### Try it:
Each line of the listing below that includes "down" must be copied.

### Data for analysis:
☆ ☆ ☆ ☆
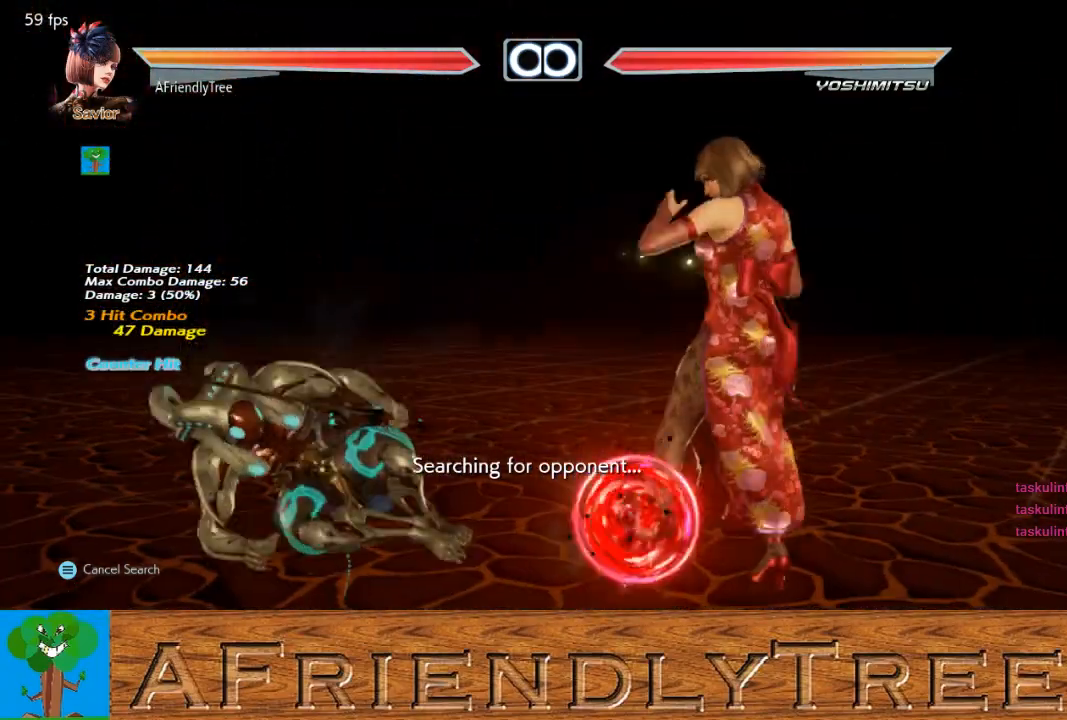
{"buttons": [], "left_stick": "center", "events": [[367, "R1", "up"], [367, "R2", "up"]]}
☆ ☆ ☆ ☆
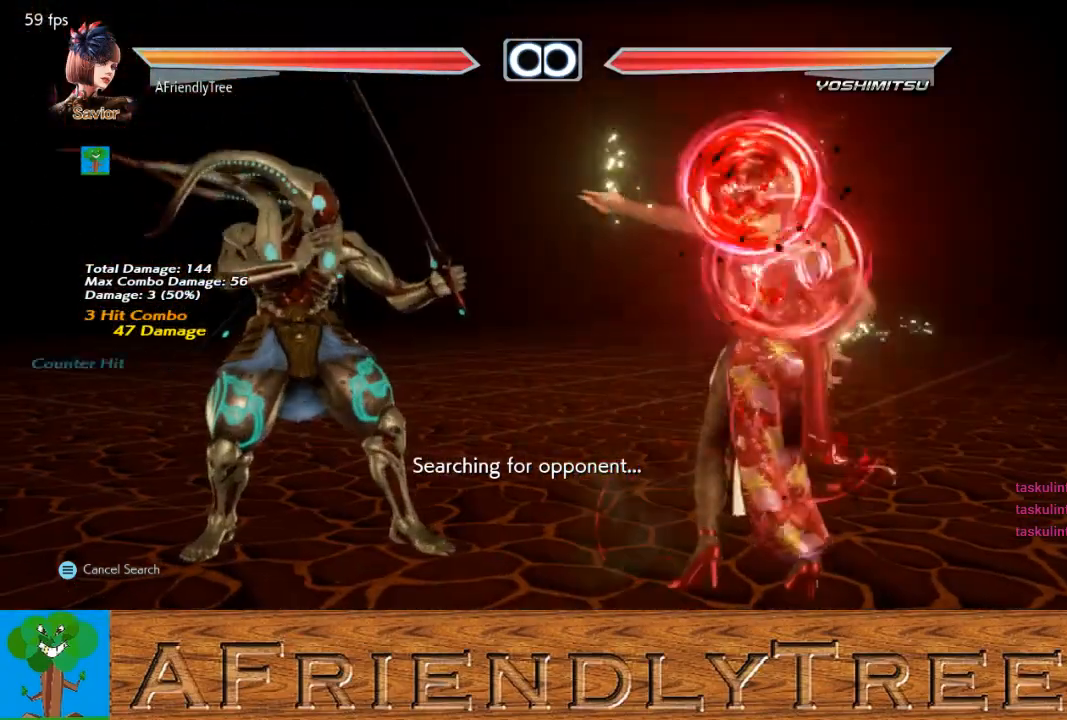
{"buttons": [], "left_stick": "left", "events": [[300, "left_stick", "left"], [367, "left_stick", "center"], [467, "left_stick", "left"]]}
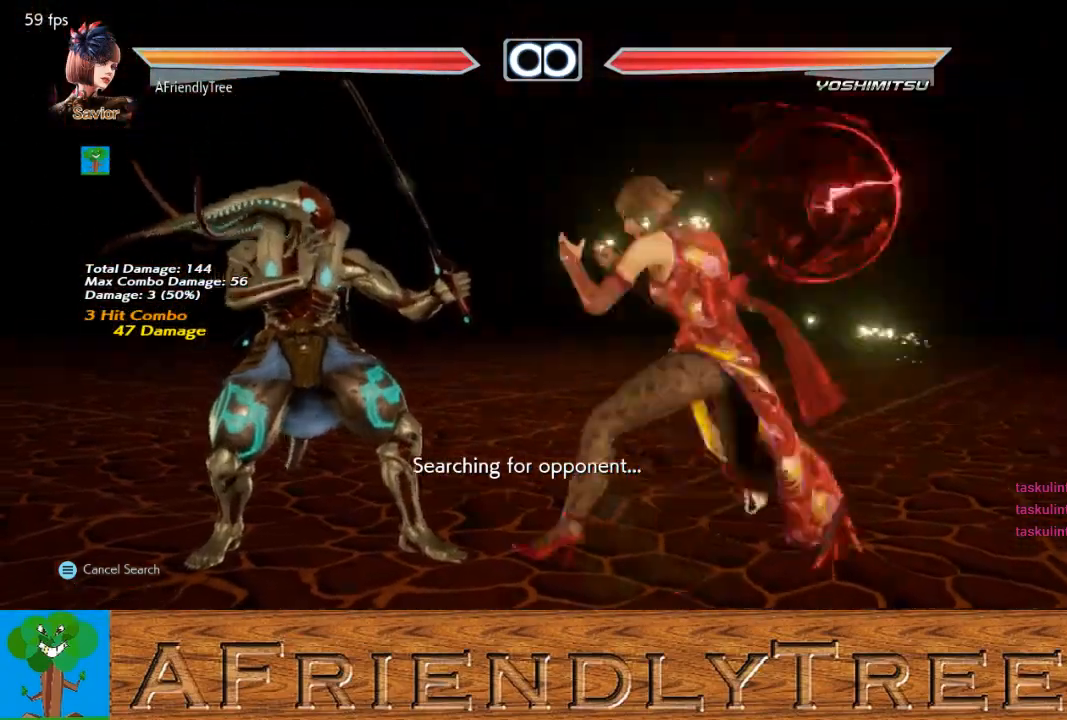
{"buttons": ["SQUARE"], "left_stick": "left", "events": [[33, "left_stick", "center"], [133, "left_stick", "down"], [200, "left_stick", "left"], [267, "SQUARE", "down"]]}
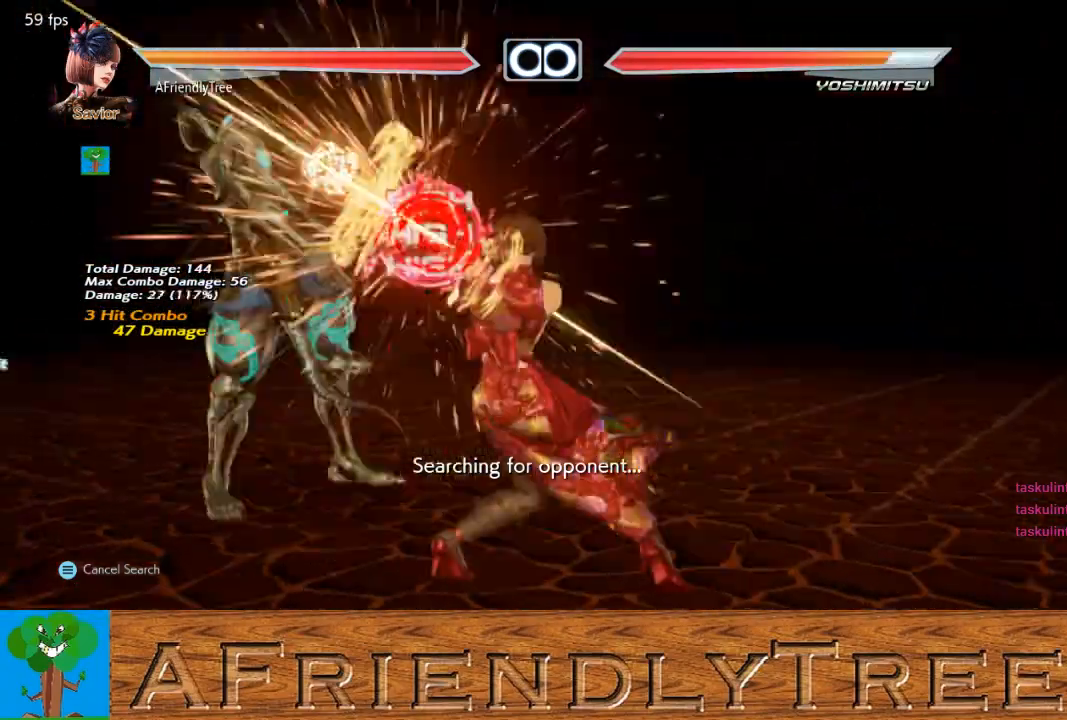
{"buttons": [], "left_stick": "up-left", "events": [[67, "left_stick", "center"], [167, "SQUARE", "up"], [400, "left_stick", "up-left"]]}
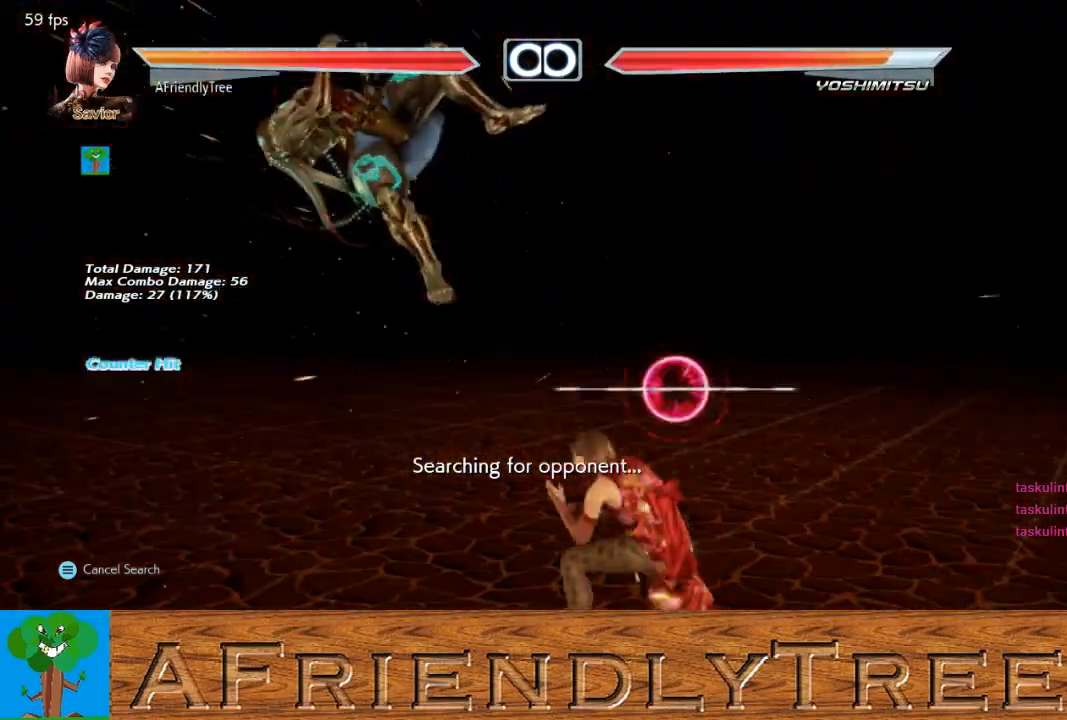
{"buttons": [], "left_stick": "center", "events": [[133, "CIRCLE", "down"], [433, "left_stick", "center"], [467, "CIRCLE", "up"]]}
☆ ☆ ☆ ☆
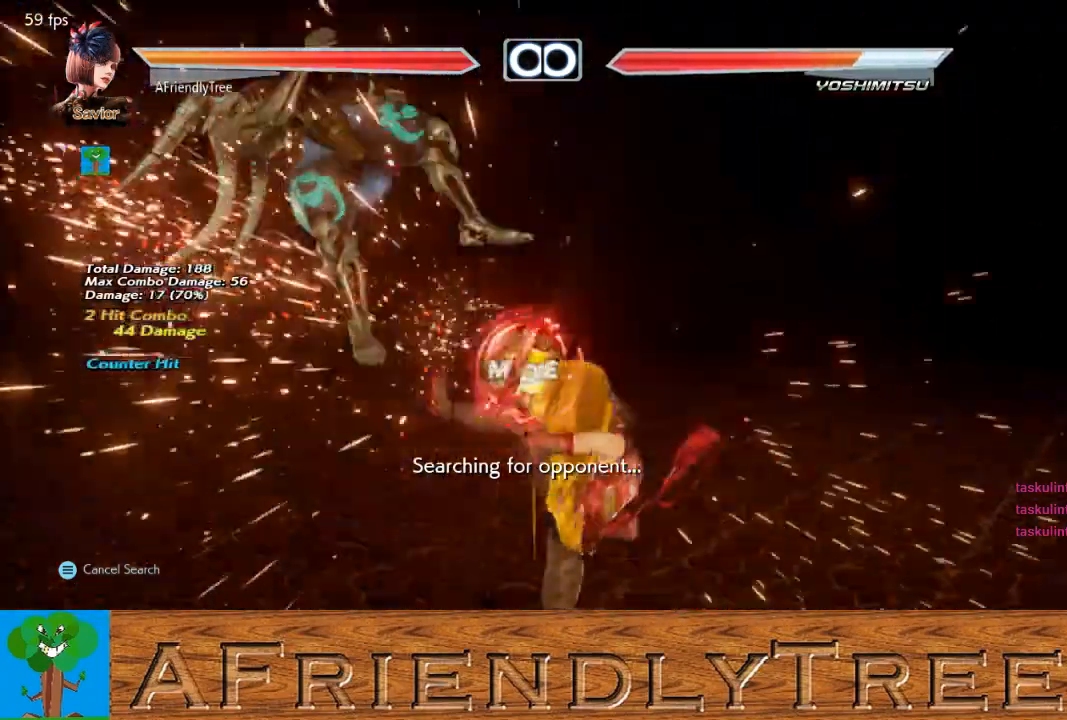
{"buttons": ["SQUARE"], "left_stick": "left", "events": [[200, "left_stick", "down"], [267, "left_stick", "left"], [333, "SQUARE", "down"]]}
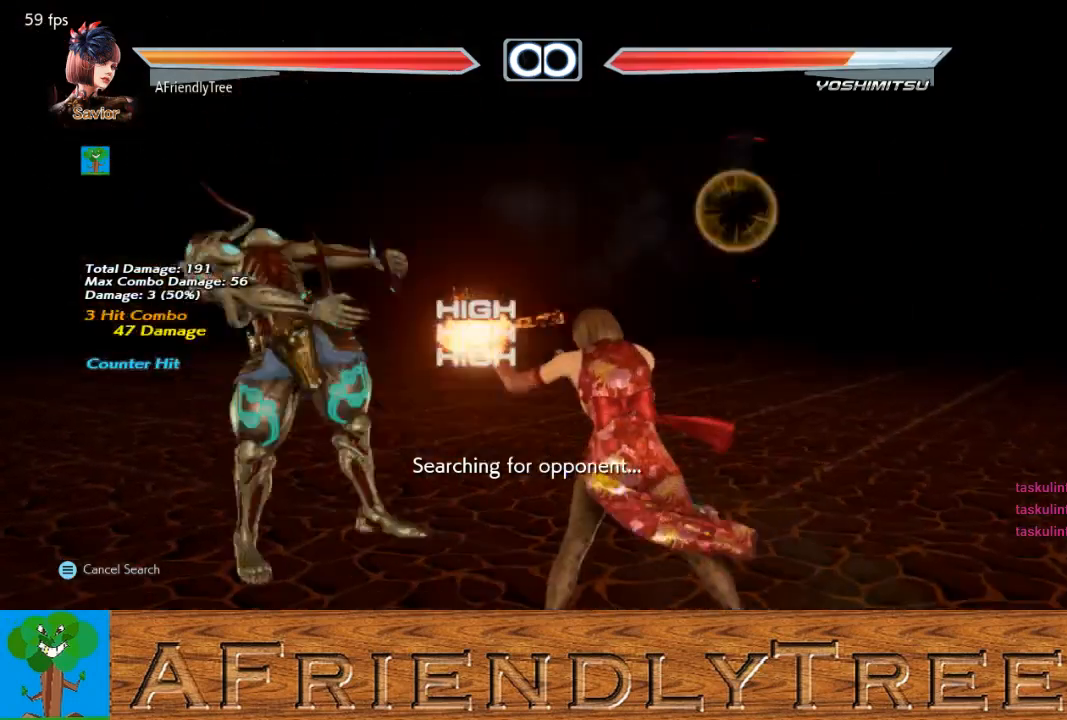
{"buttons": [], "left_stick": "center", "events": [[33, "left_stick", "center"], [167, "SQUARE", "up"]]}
☆ ☆ ☆ ☆
### Solution to the problem:
{"buttons": ["SQUARE"], "left_stick": "left", "events": [[33, "left_stick", "center"], [133, "left_stick", "down"], [200, "left_stick", "left"], [267, "SQUARE", "down"]]}
{"buttons": [], "left_stick": "center", "events": [[133, "CIRCLE", "down"], [433, "left_stick", "center"], [467, "CIRCLE", "up"]]}
{"buttons": ["SQUARE"], "left_stick": "left", "events": [[200, "left_stick", "down"], [267, "left_stick", "left"], [333, "SQUARE", "down"]]}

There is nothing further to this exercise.